> What to do: Turn the items, starting with the first line and stopping after the line that contains "collection date: 1912-04-06", into a JSON list of strings, one string per line, with blank lines left out.

┌──

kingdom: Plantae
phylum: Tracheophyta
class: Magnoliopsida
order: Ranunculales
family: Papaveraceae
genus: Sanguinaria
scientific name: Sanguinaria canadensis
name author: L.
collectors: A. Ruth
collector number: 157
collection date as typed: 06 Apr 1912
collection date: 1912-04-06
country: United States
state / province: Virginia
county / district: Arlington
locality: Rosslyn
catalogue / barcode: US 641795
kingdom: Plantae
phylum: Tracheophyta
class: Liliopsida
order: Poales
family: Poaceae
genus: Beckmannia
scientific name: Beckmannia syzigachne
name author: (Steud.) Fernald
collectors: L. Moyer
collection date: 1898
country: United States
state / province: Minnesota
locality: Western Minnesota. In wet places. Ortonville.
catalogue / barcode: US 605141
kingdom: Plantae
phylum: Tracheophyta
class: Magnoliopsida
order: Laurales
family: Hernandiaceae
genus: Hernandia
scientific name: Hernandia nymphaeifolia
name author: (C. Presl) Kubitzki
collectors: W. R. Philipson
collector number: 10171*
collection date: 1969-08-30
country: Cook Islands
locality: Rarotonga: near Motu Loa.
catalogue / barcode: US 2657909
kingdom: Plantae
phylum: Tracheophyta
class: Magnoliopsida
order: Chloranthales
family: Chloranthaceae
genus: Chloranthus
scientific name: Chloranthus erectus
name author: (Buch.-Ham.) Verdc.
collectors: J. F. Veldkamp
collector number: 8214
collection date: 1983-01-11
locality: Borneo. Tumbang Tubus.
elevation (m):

└──

> Full solution:
[
  "kingdom: Plantae",
  "phylum: Tracheophyta",
  "class: Magnoliopsida",
  "order: Ranunculales",
  "family: Papaveraceae",
  "genus: Sanguinaria",
  "scientific name: Sanguinaria canadensis",
  "name author: L.",
  "collectors: A. Ruth",
  "collector number: 157",
  "collection date as typed: 06 Apr 1912",
  "collection date: 1912-04-06"
]